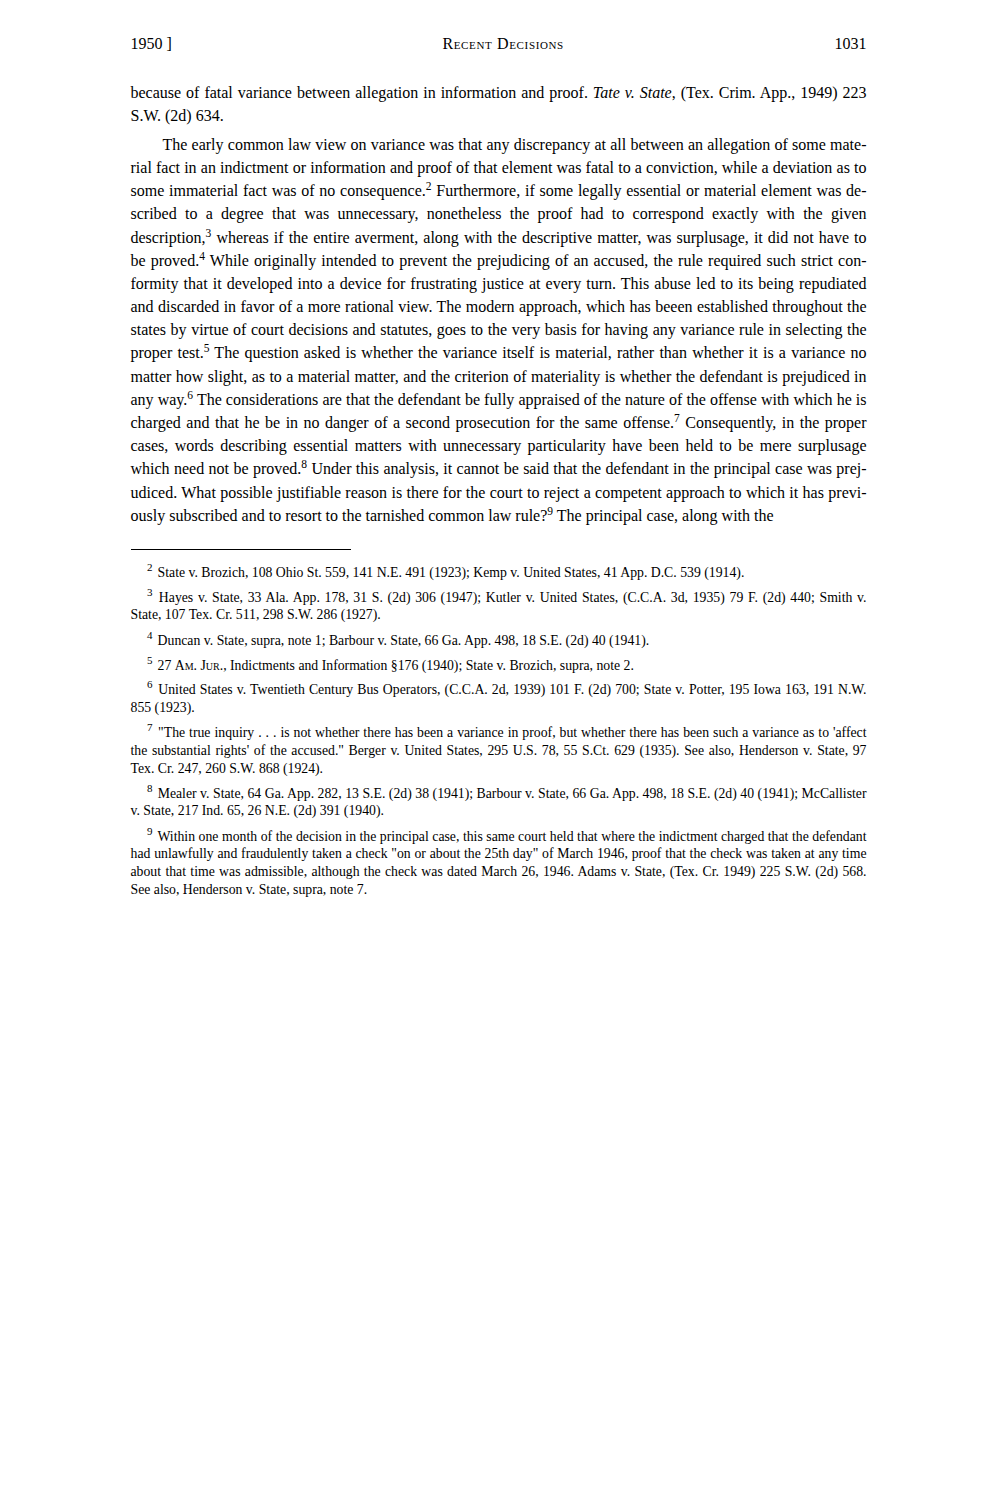1950 ] Recent Decisions 1031
because of fatal variance between allegation in information and proof. Tate v. State, (Tex. Crim. App., 1949) 223 S.W. (2d) 634.
The early common law view on variance was that any discrepancy at all between an allegation of some material fact in an indictment or information and proof of that element was fatal to a conviction, while a deviation as to some immaterial fact was of no consequence.2 Furthermore, if some legally essential or material element was described to a degree that was unnecessary, nonetheless the proof had to correspond exactly with the given description,3 whereas if the entire averment, along with the descriptive matter, was surplusage, it did not have to be proved.4 While originally intended to prevent the prejudicing of an accused, the rule required such strict conformity that it developed into a device for frustrating justice at every turn. This abuse led to its being repudiated and discarded in favor of a more rational view. The modern approach, which has beeen established throughout the states by virtue of court decisions and statutes, goes to the very basis for having any variance rule in selecting the proper test.5 The question asked is whether the variance itself is material, rather than whether it is a variance no matter how slight, as to a material matter, and the criterion of materiality is whether the defendant is prejudiced in any way.6 The considerations are that the defendant be fully appraised of the nature of the offense with which he is charged and that he be in no danger of a second prosecution for the same offense.7 Consequently, in the proper cases, words describing essential matters with unnecessary particularity have been held to be mere surplusage which need not be proved.8 Under this analysis, it cannot be said that the defendant in the principal case was prejudiced. What possible justifiable reason is there for the court to reject a competent approach to which it has previously subscribed and to resort to the tarnished common law rule?9 The principal case, along with the
2 State v. Brozich, 108 Ohio St. 559, 141 N.E. 491 (1923); Kemp v. United States, 41 App. D.C. 539 (1914).
3 Hayes v. State, 33 Ala. App. 178, 31 S. (2d) 306 (1947); Kutler v. United States, (C.C.A. 3d, 1935) 79 F. (2d) 440; Smith v. State, 107 Tex. Cr. 511, 298 S.W. 286 (1927).
4 Duncan v. State, supra, note 1; Barbour v. State, 66 Ga. App. 498, 18 S.E. (2d) 40 (1941).
5 27 Am. Jur., Indictments and Information §176 (1940); State v. Brozich, supra, note 2.
6 United States v. Twentieth Century Bus Operators, (C.C.A. 2d, 1939) 101 F. (2d) 700; State v. Potter, 195 Iowa 163, 191 N.W. 855 (1923).
7 "The true inquiry . . . is not whether there has been a variance in proof, but whether there has been such a variance as to 'affect the substantial rights' of the accused." Berger v. United States, 295 U.S. 78, 55 S.Ct. 629 (1935). See also, Henderson v. State, 97 Tex. Cr. 247, 260 S.W. 868 (1924).
8 Mealer v. State, 64 Ga. App. 282, 13 S.E. (2d) 38 (1941); Barbour v. State, 66 Ga. App. 498, 18 S.E. (2d) 40 (1941); McCallister v. State, 217 Ind. 65, 26 N.E. (2d) 391 (1940).
9 Within one month of the decision in the principal case, this same court held that where the indictment charged that the defendant had unlawfully and fraudulently taken a check "on or about the 25th day" of March 1946, proof that the check was taken at any time about that time was admissible, although the check was dated March 26, 1946. Adams v. State, (Tex. Cr. 1949) 225 S.W. (2d) 568. See also, Henderson v. State, supra, note 7.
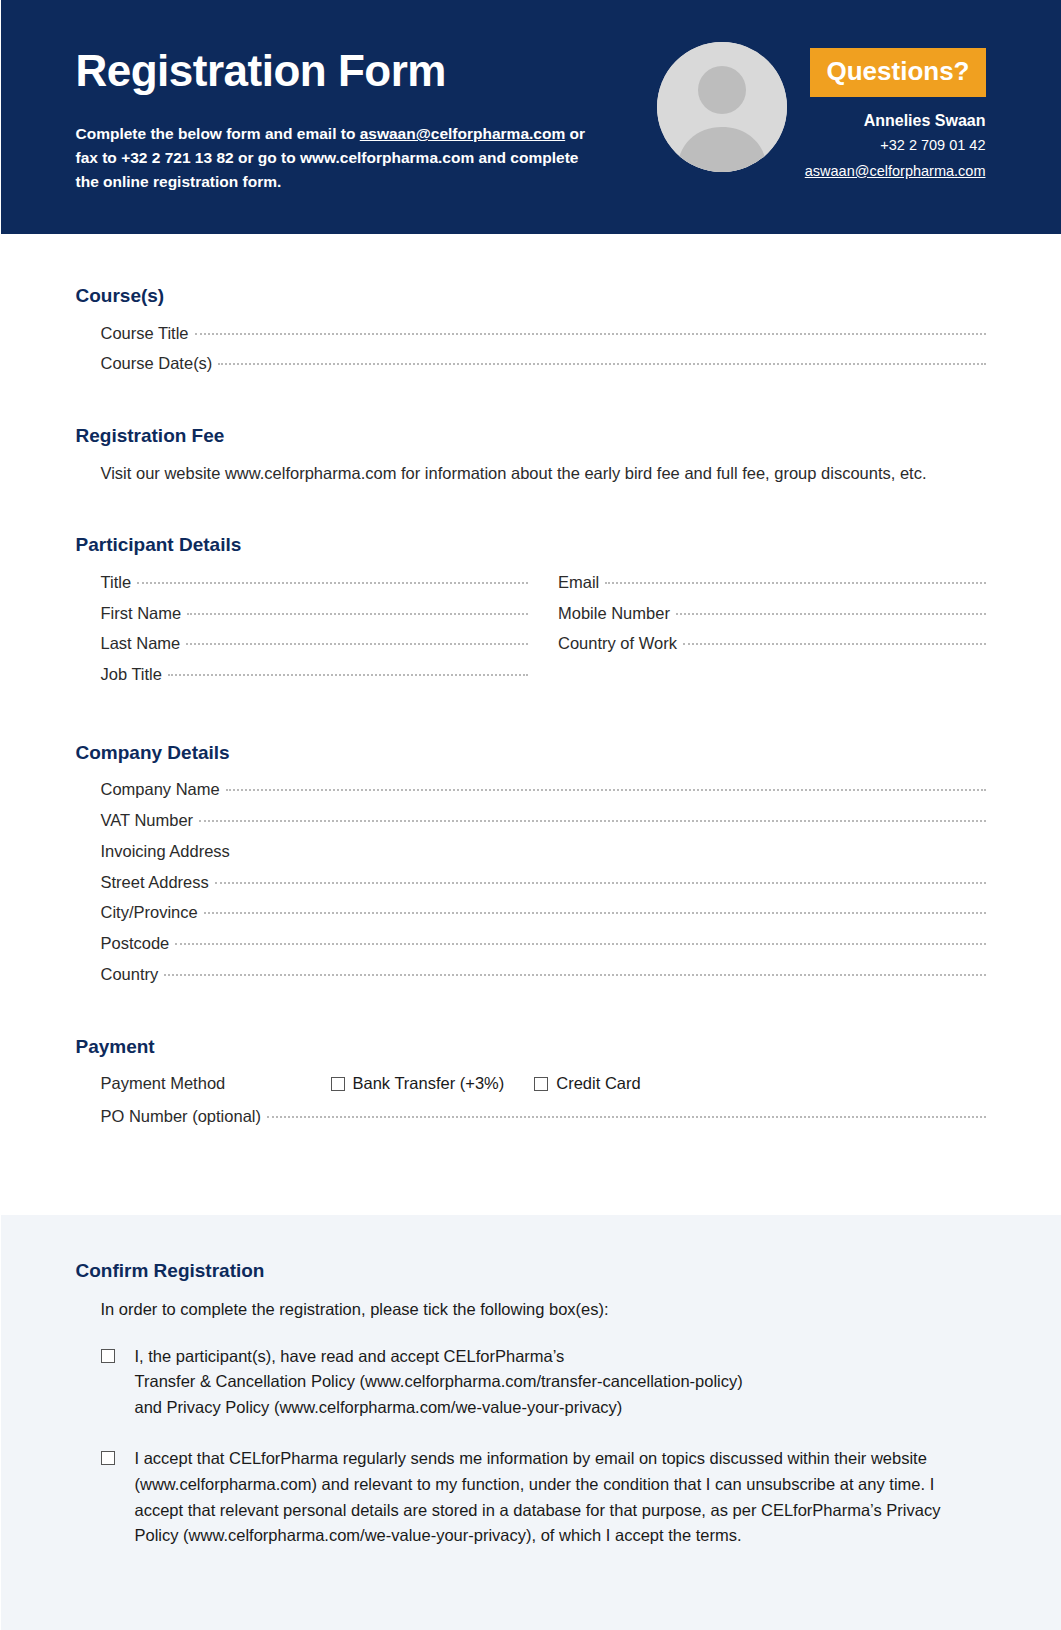Registration Form
Complete the below form and email to aswaan@celforpharma.com or fax to +32 2 721 13 82 or go to www.celforpharma.com and complete the online registration form.
Questions?
Annelies Swaan
+32 2 709 01 42
aswaan@celforpharma.com
Course(s)
Course Title
Course Date(s)
Registration Fee
Visit our website www.celforpharma.com for information about the early bird fee and full fee, group discounts, etc.
Participant Details
Title
Email
First Name
Mobile Number
Last Name
Country of Work
Job Title
Company Details
Company Name
VAT Number
Invoicing Address
Street Address
City/Province
Postcode
Country
Payment
Payment Method Bank Transfer (+3%) Credit Card
PO Number (optional)
Confirm Registration
In order to complete the registration, please tick the following box(es):
I, the participant(s), have read and accept CELforPharma’s
Transfer & Cancellation Policy (www.celforpharma.com/transfer-cancellation-policy)
and Privacy Policy (www.celforpharma.com/we-value-your-privacy)
I accept that CELforPharma regularly sends me information by email on topics discussed within their website (www.celforpharma.com) and relevant to my function, under the condition that I can unsubscribe at any time. I accept that relevant personal details are stored in a database for that purpose, as per CELforPharma’s Privacy Policy (www.celforpharma.com/we-value-your-privacy), of which I accept the terms.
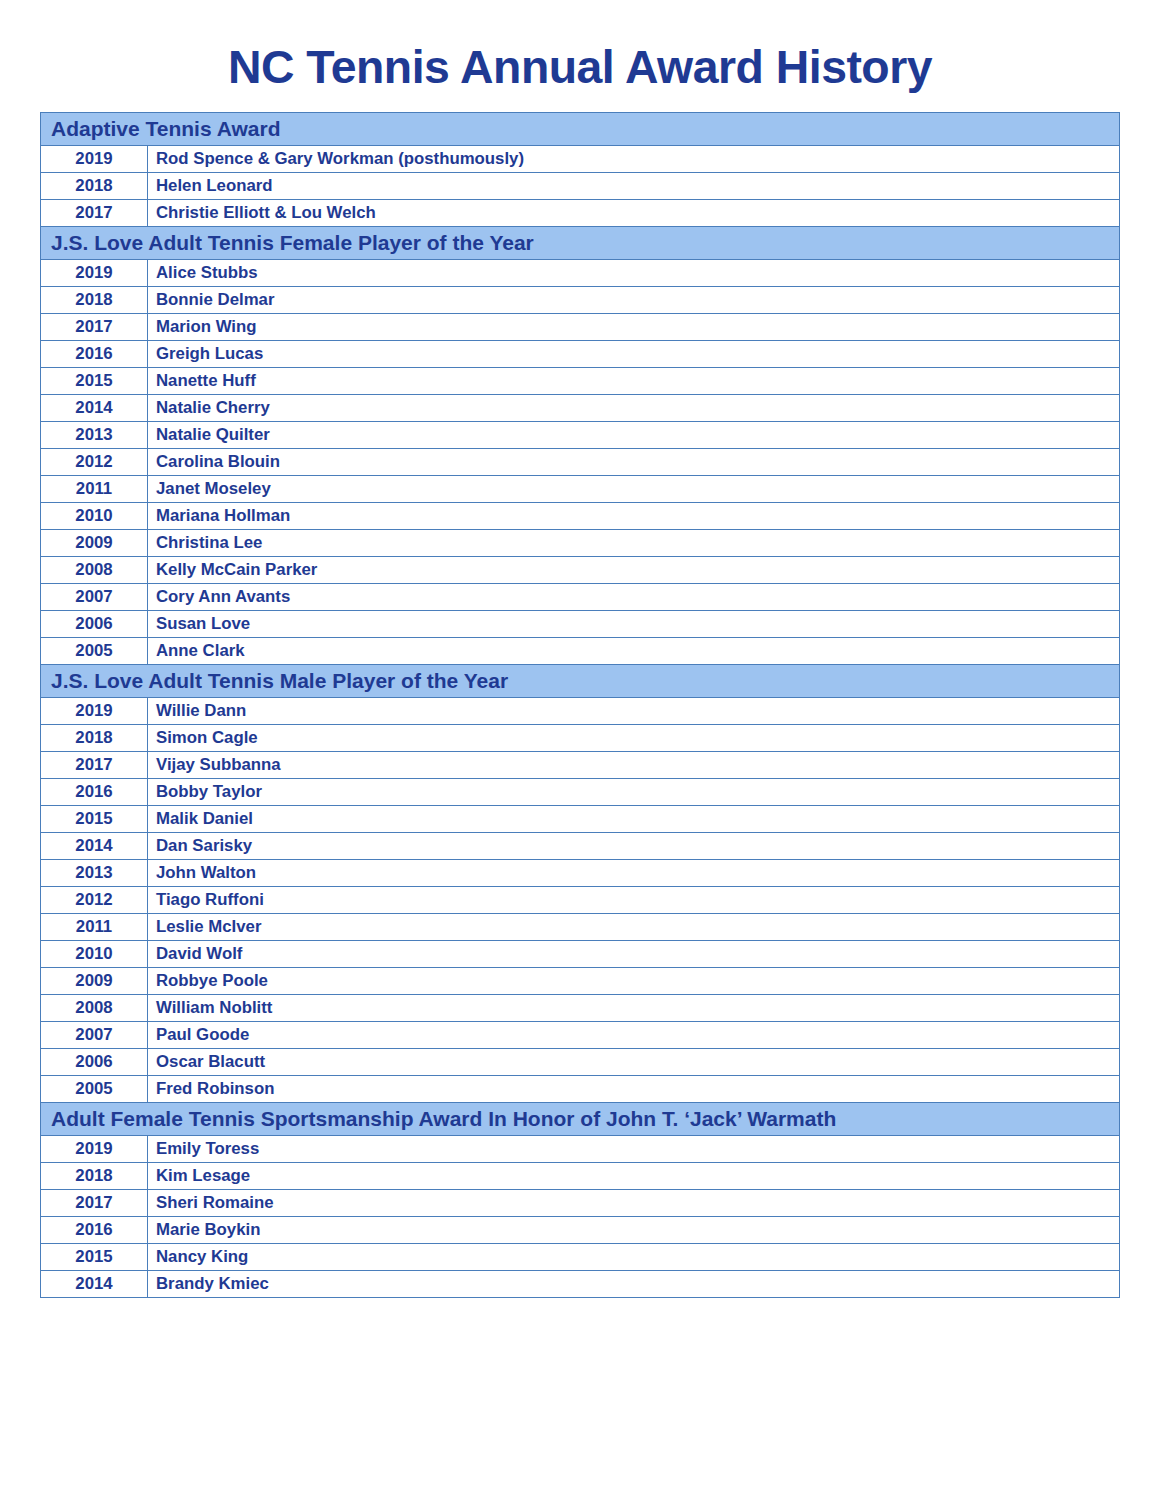NC Tennis Annual Award History
| Adaptive Tennis Award |
| 2019 | Rod Spence & Gary Workman (posthumously) |
| 2018 | Helen Leonard |
| 2017 | Christie Elliott & Lou Welch |
| J.S. Love Adult Tennis Female Player of the Year |
| 2019 | Alice Stubbs |
| 2018 | Bonnie Delmar |
| 2017 | Marion Wing |
| 2016 | Greigh Lucas |
| 2015 | Nanette Huff |
| 2014 | Natalie Cherry |
| 2013 | Natalie Quilter |
| 2012 | Carolina Blouin |
| 2011 | Janet Moseley |
| 2010 | Mariana Hollman |
| 2009 | Christina Lee |
| 2008 | Kelly McCain Parker |
| 2007 | Cory Ann Avants |
| 2006 | Susan Love |
| 2005 | Anne Clark |
| J.S. Love Adult Tennis Male Player of the Year |
| 2019 | Willie Dann |
| 2018 | Simon Cagle |
| 2017 | Vijay Subbanna |
| 2016 | Bobby Taylor |
| 2015 | Malik Daniel |
| 2014 | Dan Sarisky |
| 2013 | John Walton |
| 2012 | Tiago Ruffoni |
| 2011 | Leslie McIver |
| 2010 | David Wolf |
| 2009 | Robbye Poole |
| 2008 | William Noblitt |
| 2007 | Paul Goode |
| 2006 | Oscar Blacutt |
| 2005 | Fred Robinson |
| Adult Female Tennis Sportsmanship Award In Honor of John T. ‘Jack’ Warmath |
| 2019 | Emily Toress |
| 2018 | Kim Lesage |
| 2017 | Sheri Romaine |
| 2016 | Marie Boykin |
| 2015 | Nancy King |
| 2014 | Brandy Kmiec |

AIM OF THE EXERCISE: Omitting all pictures, restate exactly the lines of the material from its start through the line that contains "because of fatal".

TASK RESULT:
1950 ] Recent Decisions 1031
because of fatal variance between allegation in information and proof. Tate v. State, (Tex. Crim. App., 1949) 223 S.W. (2d) 634.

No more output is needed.